Perante uma sociedade voltada para a construção de valores distorcidos, revestida de preconceitos diversos, fica evidente que a diferença está inserida na suposta importância que cada um tem perante essa sociedade.  Até meados do século passado, a escola não era nem para todos os possíveis “normais”, imagine então para alguém quem tivesse algum tipo de limitação intelectual. O currículo escolar, como instrumento de poder e ideologia, transitou durante muito tempo, carregado de preconceitos que excluíam de forma avassaladora. As relações sociais e culturais da escola, fonte de saberes relativos ao currículo oculto, auxiliavam na construção de padrões ideais de pessoas, rotulando os alunos em função de gênero, etnia, escolha sexual, e ainda, padrões de aprendizagem.
Em 2001, o Plano Nacional da Educação estabelece novos objetivos e metas para a Educação Especial, entre elas, orientar acerca da adaptação/flexibilização dos currículos escolares. São políticas que tentam contornar uma série de limitações, incluindo as curriculares, que se arrastaram no campo educativo durante décadas. A intenção é fazer o ajustamento do aluno com algum tipo de necessidade educativa especial para a escola regular, pois, até então, esses alunos só poderiam freqüentar escolas para deficientes, como as APAE´s[1].
Embora não seja essa a referencia para a Educação Especial, o currículo multiculturalista busca na discussão sobre as diversas formas de discriminações de grupos sociais um respaldo para minimizar as desigualdades que são reproduzidas por meio dos currículos tradicionais. Essa talvez tenha sido uma brecha que surgiu para inserir a discussão das mudanças curriculares no que diz respeito às diversas formas de discriminação, uma vez que, conforme discute Silva (2011), a igualdade não pode ser obtida simplesmente através da igualdade de acesso ao currículo hegemônico que existe.
Para a Educação Especial, uma forma de garantir o acesso do aluno com deficiências diversas foi a criação do Curriculo Funcional. Este currículo tem como ponto de partida a obra do professor Low Brown, que nos anos 70 inseriu, nos Estados Unidos, uma abordagem diferenciada de trabalho com crianças e jovens com deficiências intelectuais. Brown considerava que o conteúdo programático, para esse público de forma especifica, não deveria se basear em diferentes níveis de QI e diferentes tipos de deficiências, mas considerar todos os indivíduos.
De acordo com Costa (2006), na perspectiva funcional o currículo pretende:
“- proporcionar aos alunos o desenvolvimento de competências essenciais à participação numa variedade de ambientes; - preparar os alunos para responder aos desafios duma vida tão autônoma e integrada quanto possível, no presente e no futuro; - capacitar os alunos nas áreas do desenvolvimento pessoal e social e da adaptação ao meio laboral” (pg. 05).

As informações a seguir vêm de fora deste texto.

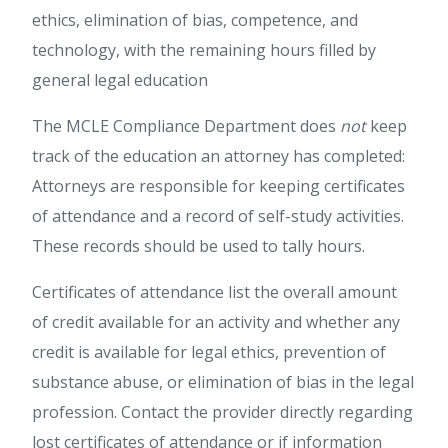
ethics, elimination of bias, competence, and
technology, with the remaining hours filled by
general legal education
The MCLE Compliance Department does
not
keep
track of the education an attorney has completed:
Attorneys are responsible for keeping certificates
of attendance and a record of self-study activities.
These records should be used to tally hours.
Certificates of attendance list the overall amount
of credit available for an activity and whether any
credit is available for legal ethics, prevention of
substance abuse, or elimination of bias in the legal
profession. Contact the provider directly regarding
lost certificates of attendance or if information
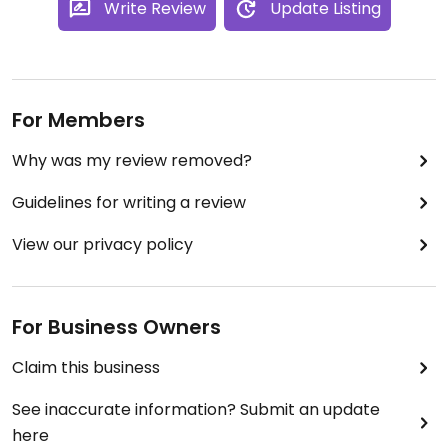
Write Review
Update Listing
For Members
Why was my review removed?
Guidelines for writing a review
View our privacy policy
For Business Owners
Claim this business
See inaccurate information? Submit an update
here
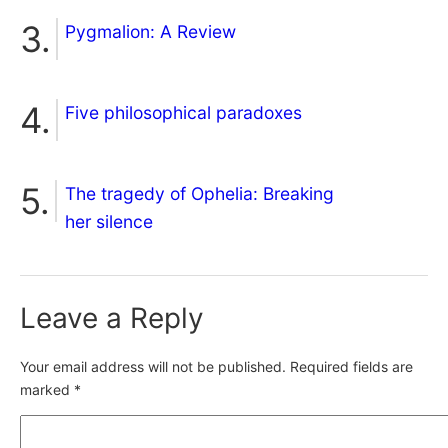
Pygmalion: A Review
Five philosophical paradoxes
The tragedy of Ophelia: Breaking
her silence
Leave a Reply
Your email address will not be published.
Required fields are
marked
*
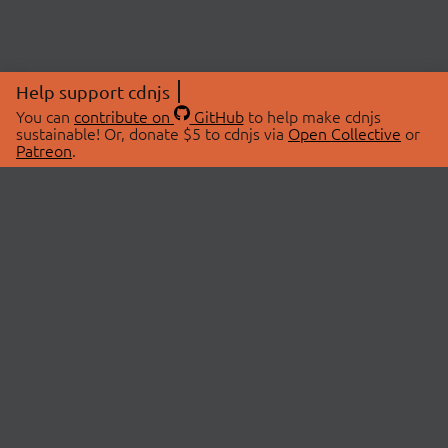
Help support cdnjs
You can
contribute on
GitHub
to help make cdnjs
sustainable! Or, donate $5 to cdnjs via
Open Collective
or
Patreon
.
© 2026 cdnjs.
ABOUT
LIBRARIES
About Us
Search Libraries
Swag Store
API Documentation
Community Discussions
STATUS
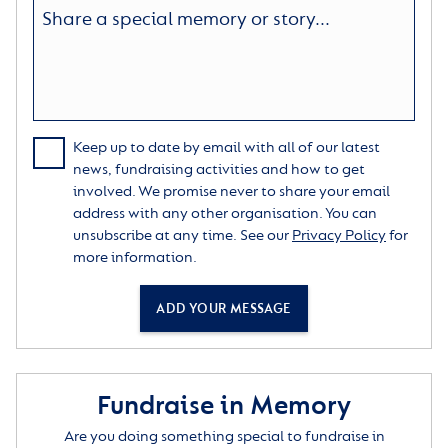
Keep up to date by email with all of our latest
news, fundraising activities and how to get
involved. We promise never to share your email
address with any other organisation. You can
unsubscribe at any time. See our
Privacy Policy
for
more information.
ADD YOUR MESSAGE
Fundraise in Memory
Are you doing something special to fundraise in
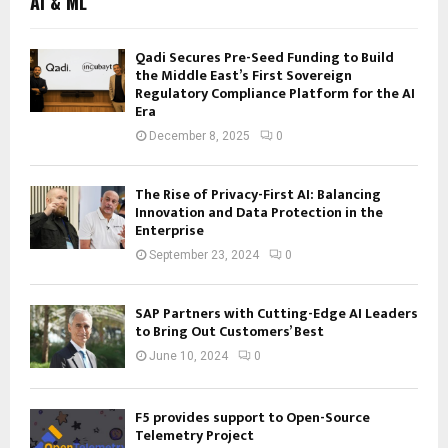
AI & ML
Qadi Secures Pre-Seed Funding to Build
the Middle East’s First Sovereign
Regulatory Compliance Platform for the AI
Era
December 8, 2025
0
The Rise of Privacy-First AI: Balancing
Innovation and Data Protection in the
Enterprise
September 23, 2024
0
SAP Partners with Cutting-Edge AI Leaders
to Bring Out Customers’ Best
June 10, 2024
0
F5 provides support to Open-Source
Telemetry Project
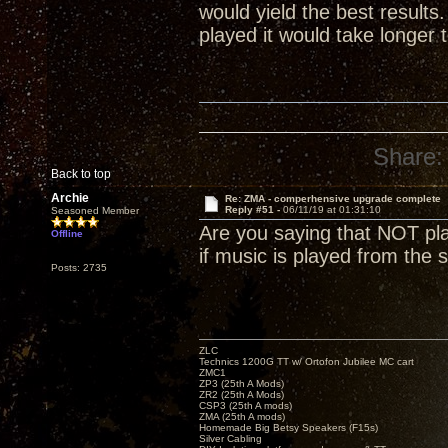
would yield the best result
played it would take longer 
Share:
Back to top
Archie
Re: ZMA - comperhensive upgrade complete
Reply #51 -
06/11/19 at 01:31:10
Seasoned Member
Are you saying that NOT play
Offline
if music is played from the s
Posts: 2735
ZLC
Technics 1200G TT w/ Ortofon Jubilee MC cart
ZMC1
ZP3 (25th A Mods)
ZR2 (25th A Mods)
CSP3 (25th A mods)
ZMA (25th A mods)
Homemade Big Betsy Speakers (F15s)
Silver Cabling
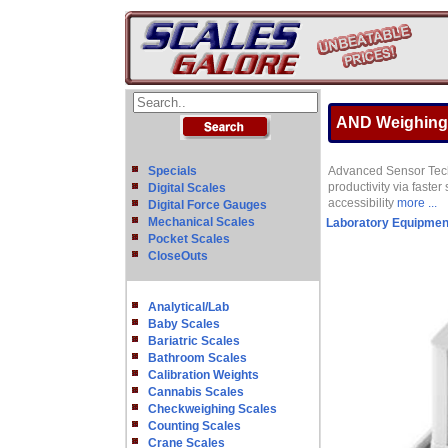
AND Weighing G
Specials
Advanced Sensor Techn
productivity via faste
Digital Scales
accessibility
more ...
Digital Force Gauges
Mechanical Scales
Laboratory Equipmen
Pocket Scales
CloseOuts
Analytical/Lab
Baby Scales
Bariatric Scales
Bathroom Scales
Calibration Weights
Cannabis Scales
Checkweighing Scales
Counting Scales
Crane Scales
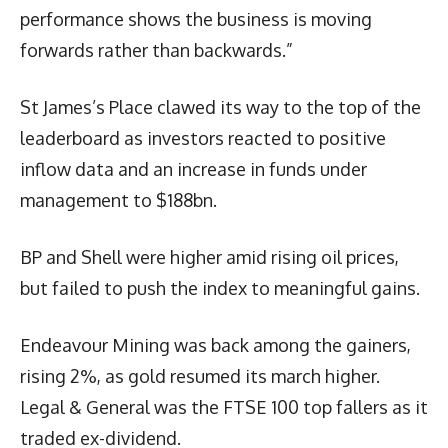
performance shows the business is moving
forwards rather than backwards.”
St James’s Place clawed its way to the top of the
leaderboard as investors reacted to positive
inflow data and an increase in funds under
management to $188bn.
BP and Shell were higher amid rising oil prices,
but failed to push the index to meaningful gains.
Endeavour Mining was back among the gainers,
rising 2%, as gold resumed its march higher.
Legal & General was the FTSE 100 top fallers as it
traded ex-dividend.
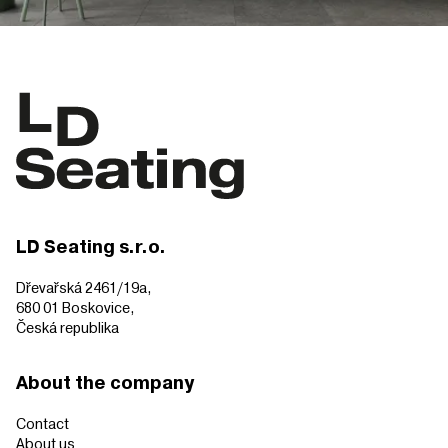
LD Seating s.r.o.
Dřevařská 2461/19a,
680 01 Boskovice,
Česká republika
About the company
Contact
About us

E o que chama atenção para essa discussão é o terceiro item, pois, esse direciona a questão da preparação do aluno com algum tipo de deficiência para o mercado de trabalho. As práticas são direcionadas e consideram o individuo nas suas habilidades, não limitações.
O currículo funcional sinaliza para essas novas formas de aprendizagens e acesso a conhecimentos escolares, entretanto, ainda não é garantia de uma escola igualitária, até porque, por trás de todas essas questões ainda estão os interesses capitalistas que articulam a sociedade.
Por Patrícia Lisboa

Referências:

Brasil, 2001. Plano Nacional de Educação. Disponível em: < http://www.planalto.gov.br/ccivil_03/leis/leis_2001/l10172.htm>. Data de acesso: 09/06/11.
Costa, Ana Maria B. Currículo Funcional no Contexto da Educação Inclusiva. Disponível em: < http://redeinclusao.web.ua.pt/files/fl_46.pdf>. Data de acesso: 09/06/11.
Silva, Tomaz T. Documentos de Identidade. Belo Horizonte: Autêntica, 2011.